Groups of Boy and Girl Scouts in their uniforms and members of the Knights of Columbus wore their traditional brightly colored feather headgear. Thousands unable to get inside filled Washington's streets as well, playing music and waving banners as they waited for a hoped-for glimpse of the pontiff passing by later in his popemobile.
Benedict was greeted by Bush and his wife. The two men strolled along a red carpet to a platform on the lawn, and sat side-by-side as the Marine Band played the national anthem of the Holy See while a 21-gun salute sprayed gray smoke into the air.
Famed American soprano Kathleen Battle sang "The Lord's Prayer." The U.S. Army Old Guard Fife and Drum Corps marched by, dressed in colonial garb.
Benedict seemed genuinely moved as "Happy Birthday" was sung. Later, at a private lunch with American cardinals at the Vatican Embassy, the pope was shown in a photo released by the Vatican standing before a four-tier white cake with a single candle atop it.
The South Lawn arrival ceremony was followed by 45 minutes of private talks between Bush and Benedict alone in the Oval Office.
It was the 25th meeting between the leader of the world's Roman Catholic and a U.S. president, sessions that have spanned 89 years, five pontiffs and 11 American leaders.
Bush and Benedict agreed Wednesday that terrorism is an unacceptable weapon for any cause or religion. They also share common ground in opposing terrorism, abortion, gay marriage and embryonic stem cell research.

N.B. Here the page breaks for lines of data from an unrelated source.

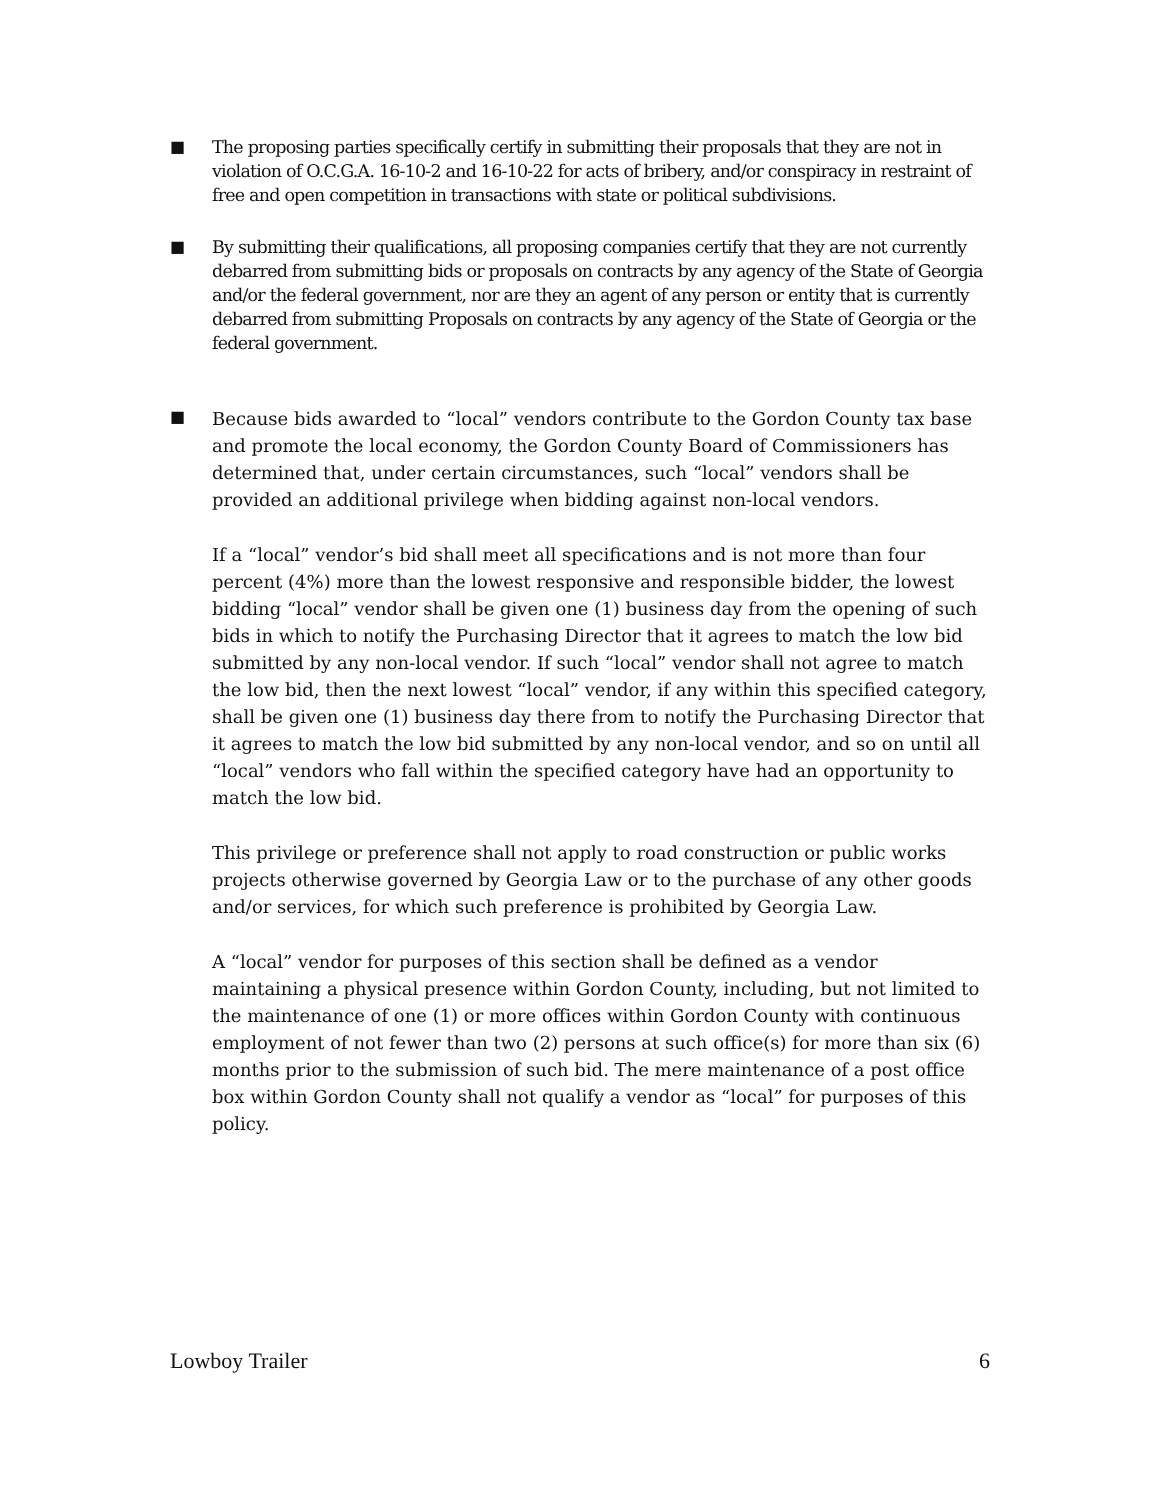■
The proposing parties specifically certify in submitting their proposals that they are not in violation of O.C.G.A. 16-10-2 and 16-10-22 for acts of bribery, and/or conspiracy in restraint of free and open competition in transactions with state or political subdivisions.
■
By submitting their qualifications, all proposing companies certify that they are not currently debarred from submitting bids or proposals on contracts by any agency of the State of Georgia and/or the federal government, nor are they an agent of any person or entity that is currently debarred from submitting Proposals on contracts by any agency of the State of Georgia or the federal government.
■
Because bids awarded to “local” vendors contribute to the Gordon County tax base and promote the local economy, the Gordon County Board of Commissioners has determined that, under certain circumstances, such “local” vendors shall be provided an additional privilege when bidding against non-local vendors.
If a “local” vendor’s bid shall meet all specifications and is not more than four percent (4%) more than the lowest responsive and responsible bidder, the lowest bidding “local” vendor shall be given one (1) business day from the opening of such bids in which to notify the Purchasing Director that it agrees to match the low bid submitted by any non-local vendor. If such “local” vendor shall not agree to match the low bid, then the next lowest “local” vendor, if any within this specified category, shall be given one (1) business day there from to notify the Purchasing Director that it agrees to match the low bid submitted by any non-local vendor, and so on until all “local” vendors who fall within the specified category have had an opportunity to match the low bid.
This privilege or preference shall not apply to road construction or public works projects otherwise governed by Georgia Law or to the purchase of any other goods and/or services, for which such preference is prohibited by Georgia Law.
A “local” vendor for purposes of this section shall be defined as a vendor maintaining a physical presence within Gordon County, including, but not limited to the maintenance of one (1) or more offices within Gordon County with continuous employment of not fewer than two (2) persons at such office(s) for more than six (6) months prior to the submission of such bid. The mere maintenance of a post office box within Gordon County shall not qualify a vendor as “local” for purposes of this policy.
Lowboy Trailer 6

But they disagree over the war in Iraq, the death penalty and the U.S. trade embargo against Cuba. Benedict also speaks for environmental protection and social welfare in ways that run counter to Bush policies.
A joint U.S.-Holy See statement hinted that Benedict brought up his concerns about the damage caused by punitive immigration laws. It said the leaders discussed "the need for a coordinated policy regarding immigration, especially their humane treatment and the well being of their families."

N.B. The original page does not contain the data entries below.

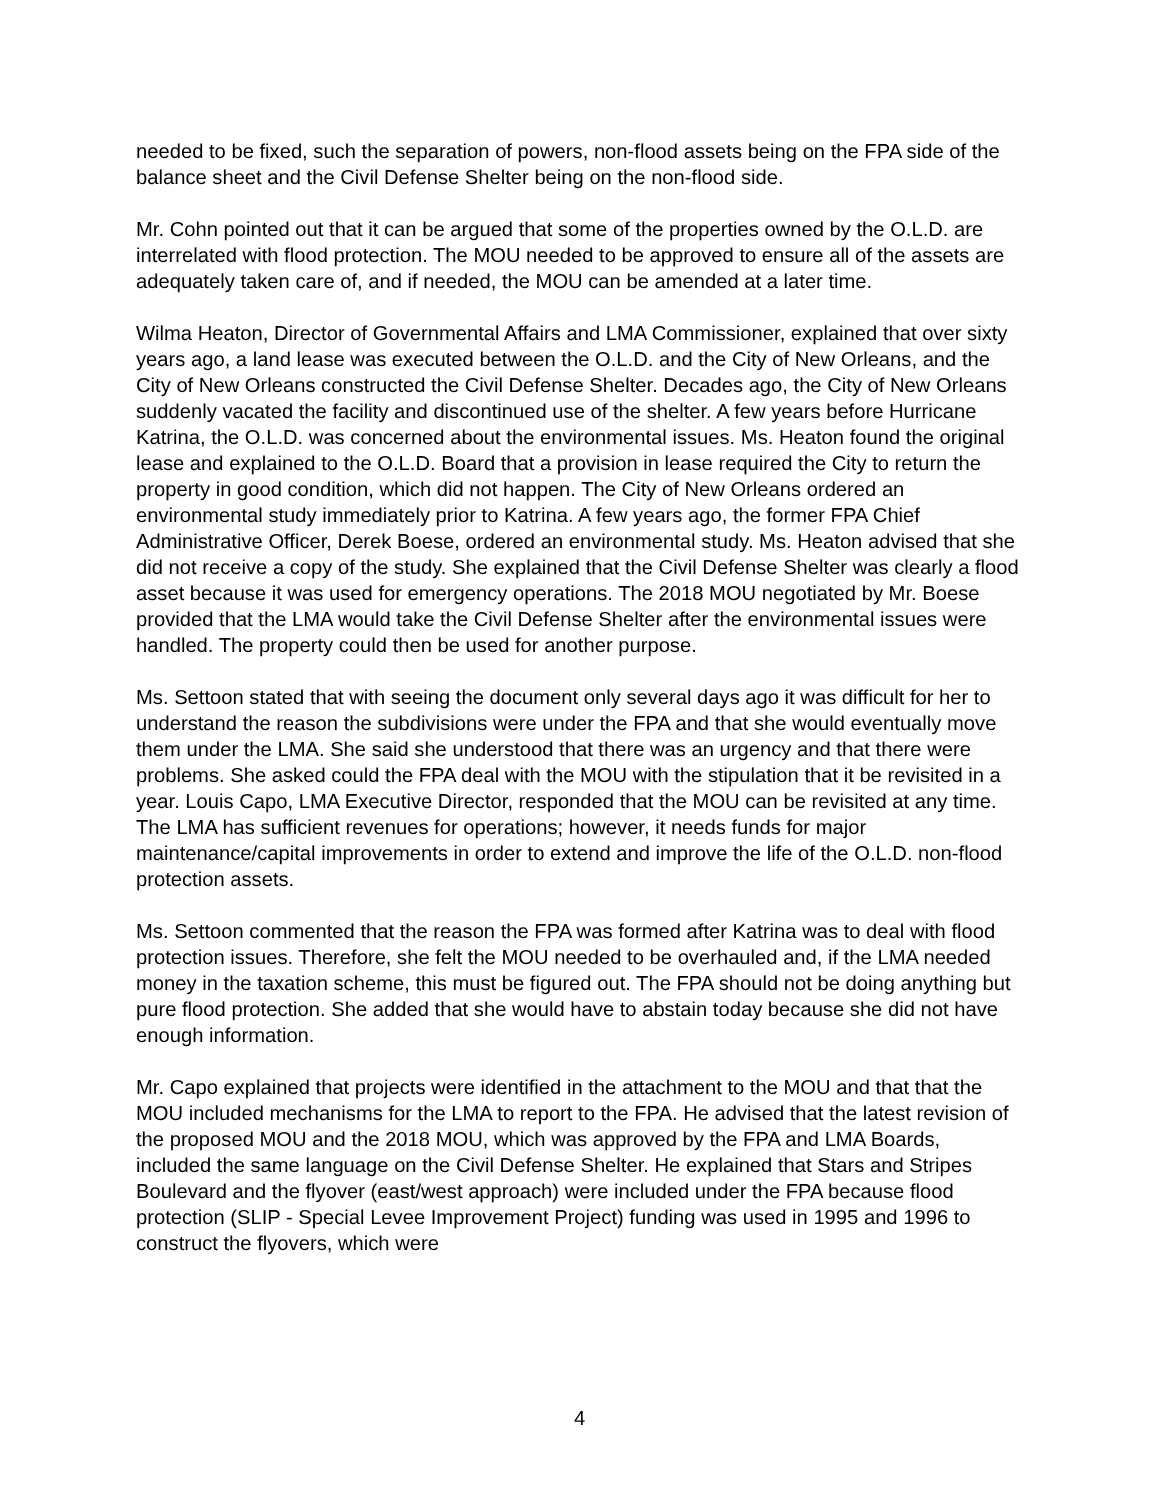needed to be fixed, such the separation of powers, non-flood assets being on the FPA side of the balance sheet and the Civil Defense Shelter being on the non-flood side.
Mr. Cohn pointed out that it can be argued that some of the properties owned by the O.L.D. are interrelated with flood protection. The MOU needed to be approved to ensure all of the assets are adequately taken care of, and if needed, the MOU can be amended at a later time.
Wilma Heaton, Director of Governmental Affairs and LMA Commissioner, explained that over sixty years ago, a land lease was executed between the O.L.D. and the City of New Orleans, and the City of New Orleans constructed the Civil Defense Shelter. Decades ago, the City of New Orleans suddenly vacated the facility and discontinued use of the shelter. A few years before Hurricane Katrina, the O.L.D. was concerned about the environmental issues. Ms. Heaton found the original lease and explained to the O.L.D. Board that a provision in lease required the City to return the property in good condition, which did not happen. The City of New Orleans ordered an environmental study immediately prior to Katrina. A few years ago, the former FPA Chief Administrative Officer, Derek Boese, ordered an environmental study. Ms. Heaton advised that she did not receive a copy of the study. She explained that the Civil Defense Shelter was clearly a flood asset because it was used for emergency operations. The 2018 MOU negotiated by Mr. Boese provided that the LMA would take the Civil Defense Shelter after the environmental issues were handled. The property could then be used for another purpose.
Ms. Settoon stated that with seeing the document only several days ago it was difficult for her to understand the reason the subdivisions were under the FPA and that she would eventually move them under the LMA. She said she understood that there was an urgency and that there were problems. She asked could the FPA deal with the MOU with the stipulation that it be revisited in a year. Louis Capo, LMA Executive Director, responded that the MOU can be revisited at any time. The LMA has sufficient revenues for operations; however, it needs funds for major maintenance/capital improvements in order to extend and improve the life of the O.L.D. non-flood protection assets.
Ms. Settoon commented that the reason the FPA was formed after Katrina was to deal with flood protection issues. Therefore, she felt the MOU needed to be overhauled and, if the LMA needed money in the taxation scheme, this must be figured out. The FPA should not be doing anything but pure flood protection. She added that she would have to abstain today because she did not have enough information.
Mr. Capo explained that projects were identified in the attachment to the MOU and that that the MOU included mechanisms for the LMA to report to the FPA. He advised that the latest revision of the proposed MOU and the 2018 MOU, which was approved by the FPA and LMA Boards, included the same language on the Civil Defense Shelter. He explained that Stars and Stripes Boulevard and the flyover (east/west approach) were included under the FPA because flood protection (SLIP - Special Levee Improvement Project) funding was used in 1995 and 1996 to construct the flyovers, which were
4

On Iraq, discussion steered away from the war itself to focus primarily on worries for the Christian minority in the Muslim-majority country, said White House press secretary Dana Perino.
"The two reaffirmed their total rejection of terrorism as well as the manipulation of religion to justify immoral and violent acts against innocents," the statement said.
It also said the leaders "touched on the need to confront terrorism with appropriate means that respect the human person and his or her rights," a reference Perino could not explain. Benedict has been critical of harsh interrogation methods, telling a meeting of the Vatican's office for social justice last September that, while a country has an obligation to keep its citizens safe, prisoners must never be demeaned or tortured.